-- Description of the task --
How many lines in the data that follows contain the word "CONTOUR"? Only that number is needed.

-- Records provided --
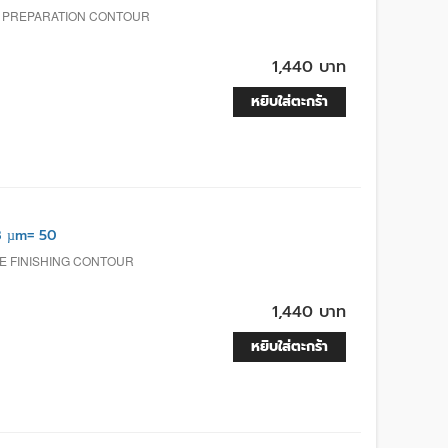
E PREPARATION CONTOUR
1,440 บาท
หยิบใส่ตะกร้า
8 µm= 50
E FINISHING CONTOUR
1,440 บาท
หยิบใส่ตะกร้า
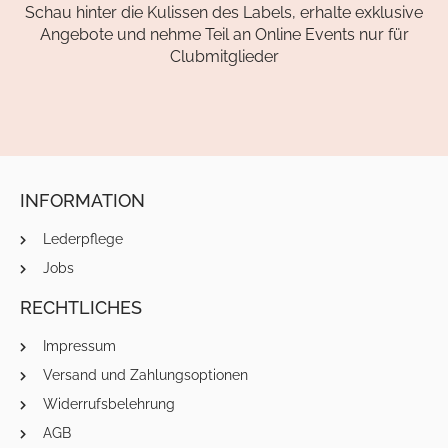
Schau hinter die Kulissen des Labels, erhalte exklusive
Angebote und nehme Teil an Online Events nur für
Clubmitglieder
INFORMATION
Lederpflege
Jobs
RECHTLICHES
Impressum
Versand und Zahlungsoptionen
Widerrufsbelehrung
AGB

-- Answer area --
2